**About this exercise**
Pictures do not belong in the copy. Return all of the entries exactly.

[Entries taken from a collection]
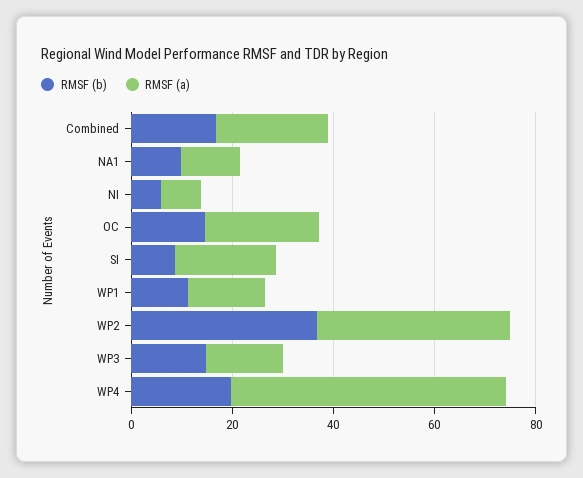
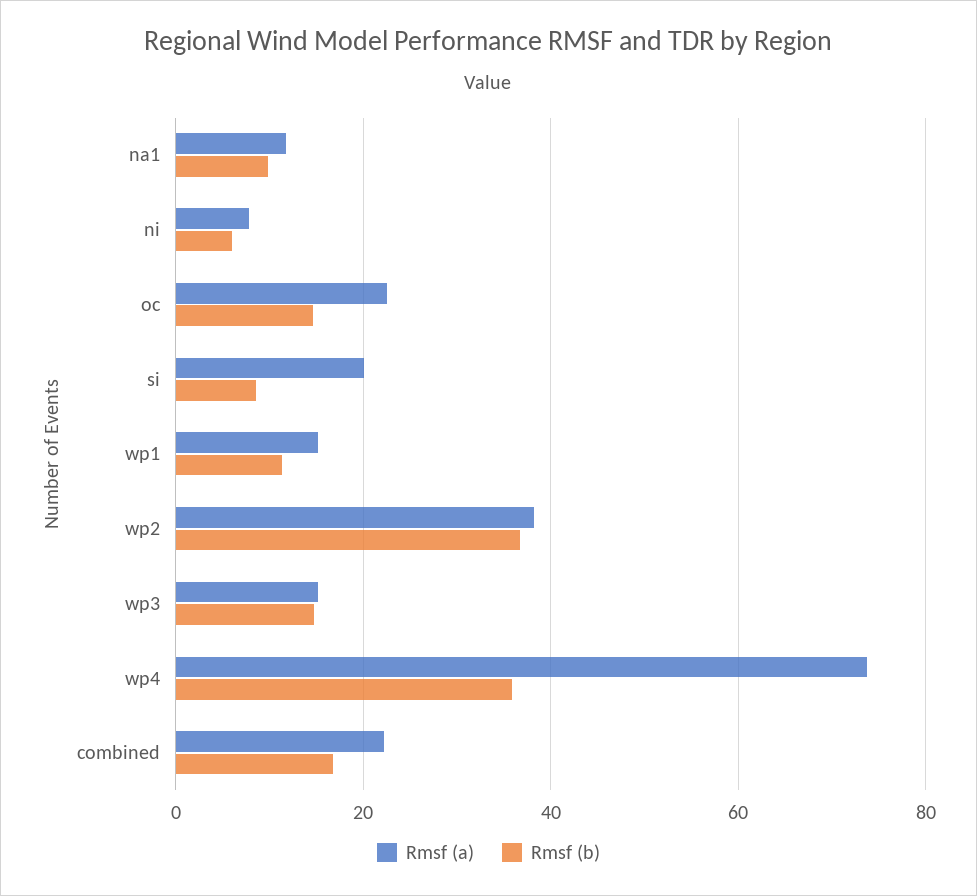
  {
    "RMSF (b)": {
      "Combined": 16,
      "NA1": 10,
      "NI": 6,
      "OC": 14,
      "SI": 8,
      "WP1": 12,
      "WP2": 36,
      "WP3": 14,
-     "WP4": 20
+     "WP4": 36
    },
    "RMSF (a)": {
      "Combined": 22,
      "NA1": 12,
      "NI": 8,
      "OC": 22,
      "SI": 20,
      "WP1": 16,
      "WP2": 38,
      "WP3": 16,
-     "WP4": 55
+     "WP4": 74
    }
  }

**Your solution**
  {
    "RMSF (b)": {
      "Combined": 16,
      "NA1": 10,
      "NI": 6,
      "OC": 14,
      "SI": 8,
      "WP1": 12,
      "WP2": 36,
      "WP3": 14,
-     "WP4": 20
+     "WP4": 36
    },
    "RMSF (a)": {
      "Combined": 22,
      "NA1": 12,
      "NI": 8,
      "OC": 22,
      "SI": 20,
      "WP1": 16,
      "WP2": 38,
      "WP3": 16,
-     "WP4": 55
+     "WP4": 74
    }
  }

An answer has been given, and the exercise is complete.